[Extract]:
#####

Re: Should vacuum process config file reload more often

Поиск
Список
Период
Сортировка
От Melanie Plageman
Тема Re: Should vacuum process config file reload more often
Дата
Msg-id CAAKRu_YmQg_i=0DBfPzy1MMc2GjfuJFo=0rFv4fCzRQStLhjvw@mail.gmail.com
обсуждение исходный текст
Ответ на Re: Should vacuum process config file reload more often  (Daniel Gustafsson <daniel@yesql.se>)
Ответы Re: Should vacuum process config file reload more often  (Melanie Plageman <melanieplageman@gmail.com>)
Список pgsql-hackers
v17 attached does not yet fix the logging problem or variable naming
problem.

I have not changed where AutoVacuumUpdateCostLimit() is called either.

This is effectively just a round of cleanup. I hope I have managed to
address all other code review feedback so far, though some may have
slipped through the cracks.

#####

[Provided records]:
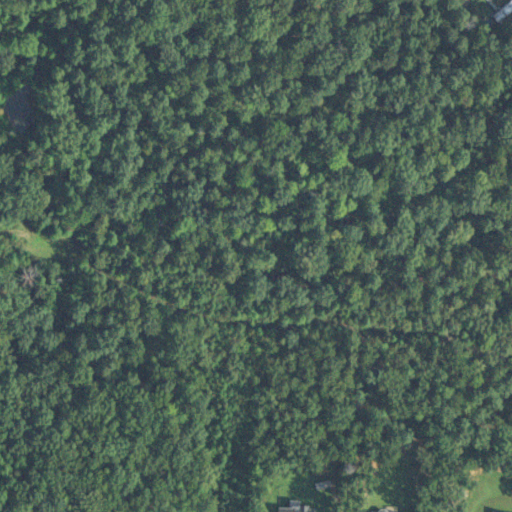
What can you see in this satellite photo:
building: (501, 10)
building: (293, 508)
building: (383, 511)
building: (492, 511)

#####

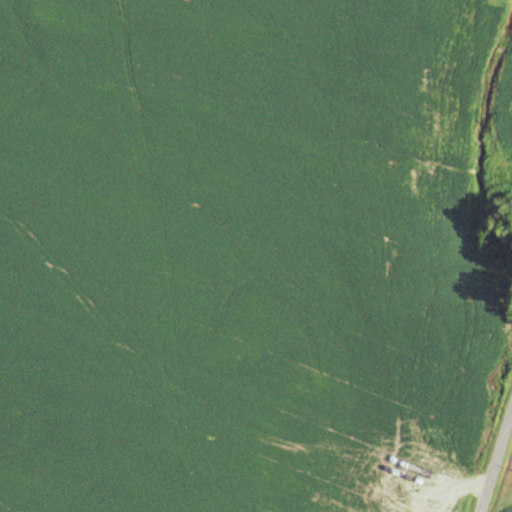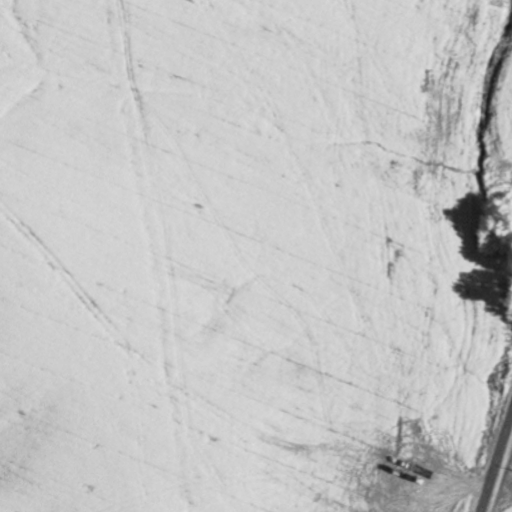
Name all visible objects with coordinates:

#####

[Given instruction]:
Please continue the mailing list post on reloading the vacuum config file from where it stops, before the items.

[Reply to the task]:
On Wed, Apr 5, 2023 at 2:56 PM Robert Haas <robertmhaas@gmail.com> wrote:
> On Wed, Apr 5, 2023 at 11:29 AM Melanie Plageman <melanieplageman@gmail.com> wrote:
> + /*
> + * Balance and update limit values for autovacuum workers. We must
> + * always do this in case the autovacuum launcher or another
> + * autovacuum worker has recalculated the number of workers across
> + * which we must balance the limit. This is done by the launcher when
> + * launching a new worker and by workers before vacuuming each table.
> + */
>
> I don't quite understand what's going on here. A big reason that I'm
> worried about this whole issue in the first place is that sometimes
> there's a vacuum going on a giant table and you can't get it to go
> fast. You want it to absorb new settings, and to do so quickly. I
> realize that this is about the number of workers, not the actual cost
> limit, so that makes what I'm about to say less important. But ... is
> this often enough? Like, the time before we move onto the next table
> could be super long. The time before a new worker is launched should
> be ~autovacuum_naptime/autovacuum_max_workers or ~20s with default
> settings, so that's not horrible, but I'm kind of struggling to
> understand the rationale for this particular choice. Maybe it's fine.

I've at least updated this comment to be more correct/less misleading.

>
> +               if (autovacuum_vac_cost_limit > 0)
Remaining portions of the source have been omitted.